|Budget Amount *help
¥1,800,000 (Direct Cost : ¥1,800,000)
Fiscal Year 1997 : ¥500,000 (Direct Cost : ¥500,000)
Fiscal Year 1996 : ¥1,300,000 (Direct Cost : ¥1,300,000)
Methamphetamine, a psychostimulant, produced abnormal jaw movements such as licking and biting, which behavior is regarded as an animal model of dyskinesia in human. The intracerebroventricular administration of histamine produces anorexia and arousal states in cats and rats. However, the possible involvement of histaminergic system in the actions of methamphetamine is still unclear. Therefore, we examined the effects of histaminergic agents on methamphetamine-induced abnormal jaw movements such as licking and biting, and the effects of dopaminergic agents including methamphetamine on the histaminergic system using microdialysis method in rat brain. From the findings obtained here, it is suggest that central histaminergic system has an inhibitory role in methamphetamine-induced abnormal jaw movements such as licking and biting.

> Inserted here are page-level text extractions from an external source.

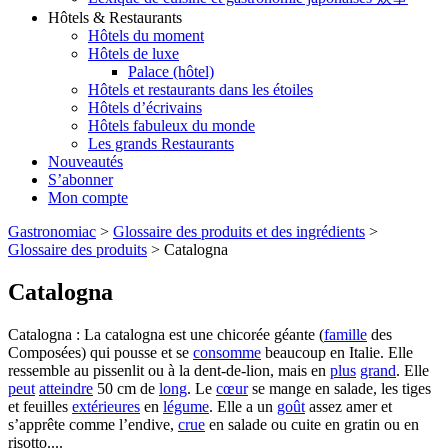
Hôtels & Restaurants
Hôtels du moment
Hôtels de luxe
Palace (hôtel)
Hôtels et restaurants dans les étoiles
Hôtels d’écrivains
Hôtels fabuleux du monde
Les grands Restaurants
Nouveautés
S’abonner
Mon compte
Gastronomiac
>
Glossaire des produits et des ingrédients
>
Glossaire des produits
>
Catalogna
Catalogna
Catalogna : La catalogna est une chicorée géante (
famille
des
Composées) qui pousse et se
consomme
beaucoup en Italie. Elle
ressemble au pissenlit ou à la dent-de-lion, mais en
plus
grand
. Elle
peut
atteindre
50 cm de
long
. Le
cœur
se mange en salade, les tiges
et feuilles
extérieures
en
légume
. Elle a un
goût
assez amer et
s’apprête comme l’endive,
crue
en salade ou cuite en gratin ou en
risotto....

Interestingly, when abnormal jaw movements was observed in methamphetamine-treated rats, histamine release of striatum was significantly increased in compared with the saline-treated rats. Pretreatments with sulpiride (10mg/kg)and haloperidol (0.5 mg/kg), dopamine D2 antagonists, blocked the methamphetamine-induced elevations in histamine release in the rat striatum, whereas SCH23390 (0.1 mg/kg), a dopamine D1 receptor antagonist, could not. In this study, we could clarify the inhibitory role of histaminergic system through dopamine D2-receptors in abnormal jaw movements such as licking and biting.